Yes, that subject did come up in the October debate, but even then it was more about visionary ideas of how to reshape SCOTUS to protect cherished rights via court-packing or terms limits or some other unlikely-to-be-enacted scheme. More specific, short-term plans are more relevant. Will the candidates, for example, emulate Trump’s politically smart approach of setting up a vetting process for prospective SCOTUS candidates and a list of potential nominees before the 2020 election cycle ends? Bernie Sanders recently said in an interview that he’d “consider” doing that, even before the nominating contest is over. Let’s hear more about that from him and from his rivals. But that’s not the only question, even on judges: how will the candidate deal with such nominations if Republicans continue to control the Senate, which at present is more likely than not? And will she or he devote some real political capital to legal fights in the state and lower courts where reproductive rights, health care protections, treatment of immigrants, and other key issues are being litigated every single day?

As Toobin points out, a coalition of progressive groups focused on such issues (including the Demand Justice Initiative, the Center for Reproductive Rights and NARAL Pro-Choice America) are sponsoring a presidential forum (not a debate, but a series of candidate interviews) on February 8 in New Hampshire. That’s the day after the eighth official candidate debate, and just three days before the New Hampshire primary. It will be a great opportunity to get into real detail on each candidate’s perspective on constitutional rights, SCOTUS, and the judiciary generally. But this questions should be on the agenda wherever candidates gather.

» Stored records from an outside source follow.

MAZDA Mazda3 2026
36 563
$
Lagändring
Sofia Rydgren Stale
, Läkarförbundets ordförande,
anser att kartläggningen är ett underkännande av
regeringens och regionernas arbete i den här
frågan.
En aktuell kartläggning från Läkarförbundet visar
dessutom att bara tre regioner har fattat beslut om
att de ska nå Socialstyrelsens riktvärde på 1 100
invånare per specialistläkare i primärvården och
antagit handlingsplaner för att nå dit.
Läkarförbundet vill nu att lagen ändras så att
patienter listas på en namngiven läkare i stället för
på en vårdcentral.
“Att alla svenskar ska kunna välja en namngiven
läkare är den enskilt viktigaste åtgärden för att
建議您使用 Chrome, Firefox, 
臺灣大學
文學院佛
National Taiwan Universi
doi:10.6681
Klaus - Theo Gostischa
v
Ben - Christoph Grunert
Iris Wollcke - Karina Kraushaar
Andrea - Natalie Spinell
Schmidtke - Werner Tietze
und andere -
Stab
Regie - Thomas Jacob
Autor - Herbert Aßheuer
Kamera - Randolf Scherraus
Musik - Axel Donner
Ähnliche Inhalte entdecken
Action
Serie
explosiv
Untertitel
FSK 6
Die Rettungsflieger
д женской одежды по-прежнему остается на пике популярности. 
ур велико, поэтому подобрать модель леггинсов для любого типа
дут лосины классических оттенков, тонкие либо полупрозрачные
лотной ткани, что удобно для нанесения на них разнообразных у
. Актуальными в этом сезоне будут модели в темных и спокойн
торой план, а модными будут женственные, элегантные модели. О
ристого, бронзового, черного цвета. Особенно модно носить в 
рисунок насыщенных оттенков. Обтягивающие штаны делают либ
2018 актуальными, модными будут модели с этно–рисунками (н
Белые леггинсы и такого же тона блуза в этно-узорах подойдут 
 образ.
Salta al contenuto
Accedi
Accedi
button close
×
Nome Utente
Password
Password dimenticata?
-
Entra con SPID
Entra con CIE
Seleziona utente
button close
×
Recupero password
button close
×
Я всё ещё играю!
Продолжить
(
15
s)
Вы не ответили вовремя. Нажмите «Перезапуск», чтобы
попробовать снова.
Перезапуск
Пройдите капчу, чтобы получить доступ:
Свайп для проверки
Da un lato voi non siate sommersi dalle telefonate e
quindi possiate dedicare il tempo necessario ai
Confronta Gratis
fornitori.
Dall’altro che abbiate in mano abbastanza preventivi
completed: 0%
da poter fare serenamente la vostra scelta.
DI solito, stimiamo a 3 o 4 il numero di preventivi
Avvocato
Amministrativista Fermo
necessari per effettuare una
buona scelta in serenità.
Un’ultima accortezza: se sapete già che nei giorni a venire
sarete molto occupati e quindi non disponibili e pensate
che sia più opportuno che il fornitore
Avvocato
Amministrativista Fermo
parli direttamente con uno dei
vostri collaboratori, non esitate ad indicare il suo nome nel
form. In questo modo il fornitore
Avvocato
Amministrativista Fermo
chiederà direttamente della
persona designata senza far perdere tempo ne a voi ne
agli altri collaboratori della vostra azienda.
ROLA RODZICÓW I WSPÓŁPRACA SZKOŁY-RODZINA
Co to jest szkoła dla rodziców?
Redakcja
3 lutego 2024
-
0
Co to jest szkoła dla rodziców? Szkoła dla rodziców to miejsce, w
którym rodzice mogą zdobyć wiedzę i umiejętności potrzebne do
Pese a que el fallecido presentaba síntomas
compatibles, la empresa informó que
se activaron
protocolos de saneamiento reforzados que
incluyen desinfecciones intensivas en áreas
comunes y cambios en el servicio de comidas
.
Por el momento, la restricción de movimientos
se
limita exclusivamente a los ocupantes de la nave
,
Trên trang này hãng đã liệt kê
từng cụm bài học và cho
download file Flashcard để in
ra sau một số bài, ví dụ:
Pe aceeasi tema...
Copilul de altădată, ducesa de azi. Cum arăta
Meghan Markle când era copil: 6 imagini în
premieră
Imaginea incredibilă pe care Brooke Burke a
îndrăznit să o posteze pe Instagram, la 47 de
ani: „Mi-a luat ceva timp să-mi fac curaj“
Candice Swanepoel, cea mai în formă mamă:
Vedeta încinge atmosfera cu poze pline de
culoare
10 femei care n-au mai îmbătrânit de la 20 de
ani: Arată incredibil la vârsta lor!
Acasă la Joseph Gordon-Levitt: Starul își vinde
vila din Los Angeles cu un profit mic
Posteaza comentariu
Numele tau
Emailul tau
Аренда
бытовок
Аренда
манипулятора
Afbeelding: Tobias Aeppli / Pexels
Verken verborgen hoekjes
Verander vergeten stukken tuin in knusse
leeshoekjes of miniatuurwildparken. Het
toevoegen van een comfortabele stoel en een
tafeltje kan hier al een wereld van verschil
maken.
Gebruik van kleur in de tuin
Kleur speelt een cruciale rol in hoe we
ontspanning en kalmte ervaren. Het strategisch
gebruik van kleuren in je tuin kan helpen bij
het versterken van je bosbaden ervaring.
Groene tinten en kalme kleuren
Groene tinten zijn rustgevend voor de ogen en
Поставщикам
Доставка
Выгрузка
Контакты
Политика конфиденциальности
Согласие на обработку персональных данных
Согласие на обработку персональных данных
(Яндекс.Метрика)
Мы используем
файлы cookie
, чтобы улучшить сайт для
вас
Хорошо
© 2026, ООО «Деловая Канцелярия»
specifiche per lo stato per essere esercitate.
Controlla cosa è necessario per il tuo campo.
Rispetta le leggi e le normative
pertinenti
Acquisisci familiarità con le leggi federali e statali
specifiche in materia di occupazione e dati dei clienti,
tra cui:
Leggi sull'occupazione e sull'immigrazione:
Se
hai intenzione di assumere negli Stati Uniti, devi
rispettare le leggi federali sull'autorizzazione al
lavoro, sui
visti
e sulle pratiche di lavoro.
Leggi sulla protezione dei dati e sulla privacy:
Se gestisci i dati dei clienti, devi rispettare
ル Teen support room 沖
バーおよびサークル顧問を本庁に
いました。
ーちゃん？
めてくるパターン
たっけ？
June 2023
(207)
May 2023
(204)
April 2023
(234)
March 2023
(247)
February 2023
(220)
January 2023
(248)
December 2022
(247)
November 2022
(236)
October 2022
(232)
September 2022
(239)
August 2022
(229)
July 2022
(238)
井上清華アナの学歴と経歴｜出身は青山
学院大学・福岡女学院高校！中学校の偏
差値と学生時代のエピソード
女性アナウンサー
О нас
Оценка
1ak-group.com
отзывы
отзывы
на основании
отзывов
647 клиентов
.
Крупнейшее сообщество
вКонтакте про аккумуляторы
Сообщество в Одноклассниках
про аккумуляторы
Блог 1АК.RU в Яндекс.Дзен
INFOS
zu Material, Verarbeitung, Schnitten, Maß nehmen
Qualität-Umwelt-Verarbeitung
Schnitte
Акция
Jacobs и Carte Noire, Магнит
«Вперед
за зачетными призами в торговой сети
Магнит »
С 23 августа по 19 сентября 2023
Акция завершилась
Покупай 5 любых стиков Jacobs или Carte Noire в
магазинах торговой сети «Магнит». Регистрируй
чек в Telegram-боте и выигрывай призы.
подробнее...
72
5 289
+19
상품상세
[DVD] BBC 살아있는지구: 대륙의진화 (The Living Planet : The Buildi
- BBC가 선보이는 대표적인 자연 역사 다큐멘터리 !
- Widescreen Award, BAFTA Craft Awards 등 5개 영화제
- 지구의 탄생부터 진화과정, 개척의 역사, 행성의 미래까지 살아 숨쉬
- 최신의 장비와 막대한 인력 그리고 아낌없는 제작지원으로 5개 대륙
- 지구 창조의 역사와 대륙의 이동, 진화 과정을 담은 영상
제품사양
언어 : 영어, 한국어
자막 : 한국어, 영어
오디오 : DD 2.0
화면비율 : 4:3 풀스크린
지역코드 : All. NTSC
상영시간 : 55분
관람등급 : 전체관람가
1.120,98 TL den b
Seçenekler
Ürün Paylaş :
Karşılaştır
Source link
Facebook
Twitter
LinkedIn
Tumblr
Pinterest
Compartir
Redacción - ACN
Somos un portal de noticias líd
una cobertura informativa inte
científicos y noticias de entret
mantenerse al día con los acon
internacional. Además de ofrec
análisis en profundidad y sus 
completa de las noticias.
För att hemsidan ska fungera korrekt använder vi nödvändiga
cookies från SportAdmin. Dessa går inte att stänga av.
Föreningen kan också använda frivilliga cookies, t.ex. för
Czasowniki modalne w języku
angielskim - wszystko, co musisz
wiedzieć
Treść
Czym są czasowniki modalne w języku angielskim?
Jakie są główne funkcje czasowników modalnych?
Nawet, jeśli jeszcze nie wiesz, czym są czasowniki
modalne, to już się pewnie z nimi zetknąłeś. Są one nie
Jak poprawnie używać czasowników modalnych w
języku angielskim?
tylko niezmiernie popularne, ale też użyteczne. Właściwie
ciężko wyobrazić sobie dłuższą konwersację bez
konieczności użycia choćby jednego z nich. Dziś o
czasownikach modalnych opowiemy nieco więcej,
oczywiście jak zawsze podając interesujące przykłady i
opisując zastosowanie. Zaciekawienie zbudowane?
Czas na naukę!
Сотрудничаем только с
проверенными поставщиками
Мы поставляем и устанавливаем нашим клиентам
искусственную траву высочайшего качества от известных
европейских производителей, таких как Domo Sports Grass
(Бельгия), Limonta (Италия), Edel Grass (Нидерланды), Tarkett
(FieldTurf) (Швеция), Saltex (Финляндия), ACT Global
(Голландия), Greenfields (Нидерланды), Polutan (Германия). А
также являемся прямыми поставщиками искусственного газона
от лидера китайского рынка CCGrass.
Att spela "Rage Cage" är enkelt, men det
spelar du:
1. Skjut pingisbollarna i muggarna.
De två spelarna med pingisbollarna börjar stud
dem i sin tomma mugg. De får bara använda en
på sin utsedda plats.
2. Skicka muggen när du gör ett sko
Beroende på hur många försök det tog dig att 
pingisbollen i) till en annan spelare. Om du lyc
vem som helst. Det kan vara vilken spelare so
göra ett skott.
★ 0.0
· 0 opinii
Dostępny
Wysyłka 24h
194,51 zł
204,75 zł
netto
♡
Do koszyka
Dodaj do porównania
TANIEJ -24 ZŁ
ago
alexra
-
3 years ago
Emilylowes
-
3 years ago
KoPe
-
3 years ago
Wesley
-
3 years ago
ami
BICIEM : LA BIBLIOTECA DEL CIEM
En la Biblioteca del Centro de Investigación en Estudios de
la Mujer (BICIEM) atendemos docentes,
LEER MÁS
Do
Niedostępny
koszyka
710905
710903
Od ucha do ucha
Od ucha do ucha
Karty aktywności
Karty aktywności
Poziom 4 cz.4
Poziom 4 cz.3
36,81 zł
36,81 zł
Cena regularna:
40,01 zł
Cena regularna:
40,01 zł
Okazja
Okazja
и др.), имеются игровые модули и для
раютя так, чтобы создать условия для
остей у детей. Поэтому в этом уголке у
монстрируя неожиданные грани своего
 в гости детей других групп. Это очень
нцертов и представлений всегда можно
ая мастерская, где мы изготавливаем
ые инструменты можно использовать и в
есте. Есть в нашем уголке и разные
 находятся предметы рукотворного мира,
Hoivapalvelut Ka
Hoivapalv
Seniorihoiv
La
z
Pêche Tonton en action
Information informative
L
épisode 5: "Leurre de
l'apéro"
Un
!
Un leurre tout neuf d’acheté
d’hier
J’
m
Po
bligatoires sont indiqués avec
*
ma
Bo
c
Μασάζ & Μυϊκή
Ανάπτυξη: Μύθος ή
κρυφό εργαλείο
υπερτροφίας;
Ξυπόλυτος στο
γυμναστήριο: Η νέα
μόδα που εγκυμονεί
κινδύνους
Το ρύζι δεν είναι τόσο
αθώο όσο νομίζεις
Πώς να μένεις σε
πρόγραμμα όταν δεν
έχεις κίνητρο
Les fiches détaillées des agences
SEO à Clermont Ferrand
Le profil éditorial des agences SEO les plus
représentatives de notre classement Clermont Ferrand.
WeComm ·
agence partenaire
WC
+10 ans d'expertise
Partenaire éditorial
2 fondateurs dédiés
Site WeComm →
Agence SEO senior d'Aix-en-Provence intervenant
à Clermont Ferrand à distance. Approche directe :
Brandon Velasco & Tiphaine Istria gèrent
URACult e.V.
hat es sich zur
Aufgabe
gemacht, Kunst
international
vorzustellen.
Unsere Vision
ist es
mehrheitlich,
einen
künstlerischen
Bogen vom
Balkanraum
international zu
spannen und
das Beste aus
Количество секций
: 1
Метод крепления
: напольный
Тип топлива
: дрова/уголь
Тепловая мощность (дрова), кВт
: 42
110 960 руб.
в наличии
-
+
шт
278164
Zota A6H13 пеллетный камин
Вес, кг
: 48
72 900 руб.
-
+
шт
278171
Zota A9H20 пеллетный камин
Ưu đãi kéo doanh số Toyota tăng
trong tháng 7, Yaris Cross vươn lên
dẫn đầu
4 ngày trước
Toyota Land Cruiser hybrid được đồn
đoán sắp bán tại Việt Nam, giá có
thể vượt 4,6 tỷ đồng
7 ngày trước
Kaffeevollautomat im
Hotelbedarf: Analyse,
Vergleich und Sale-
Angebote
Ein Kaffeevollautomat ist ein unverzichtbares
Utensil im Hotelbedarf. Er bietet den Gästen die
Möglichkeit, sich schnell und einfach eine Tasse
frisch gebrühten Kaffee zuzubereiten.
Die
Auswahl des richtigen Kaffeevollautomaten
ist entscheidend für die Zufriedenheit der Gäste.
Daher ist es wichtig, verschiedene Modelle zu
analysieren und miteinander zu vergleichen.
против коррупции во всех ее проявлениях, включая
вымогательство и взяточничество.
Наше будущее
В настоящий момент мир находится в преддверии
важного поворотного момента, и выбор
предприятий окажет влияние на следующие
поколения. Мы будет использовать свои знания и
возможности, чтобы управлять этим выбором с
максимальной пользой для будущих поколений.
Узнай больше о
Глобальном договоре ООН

The judiciary isn’t the only practical issue that needs more airing before the primary ends. Given the many structural obstacles to the enactment of progressive policies in Congress, with or without Democratic majorities, candidates need to be pressed on their “theories of change,” their strategies for overcoming entrenched opposition, whether it’s Amy Klobuchar’s focus on executive orders or Elizabeth Warren’s belief that an anti-corruption push can break the power of lobbyists. The health care and climate change arenas are both high-priority areas in which there simply aren not and won’t automatically be working majorities for what has to be done. It’s not enough to say, like Joe Biden does, that Trump’s departure will change everything, or to claim, like Bernie Sanders does, that a “political revolution” will materialize to square every circle. A sustained questioning of the candidates on crucial issues of implementation, definitively nailing them down on items like filibuster reform where several have been slippery, could be worth a lot to voters who seem very hard-headed when it comes to electability but not necessarily in terms of exactly what electable candidates are expected to accomplish.

Yes, some parts of the Democratic primary electorate may feel that beating Trump and getting him and his cronies out of power is enough for one year; actually accomplishing anything is gravy. But that’s a sad and defensive posture to have, and one that voters are not likely to reward, either. Values are essential and vision can be inspiring in a president. But if that’s all a candidate offers, we need to know the next four years could become a huge disappointment and a lost opportunity.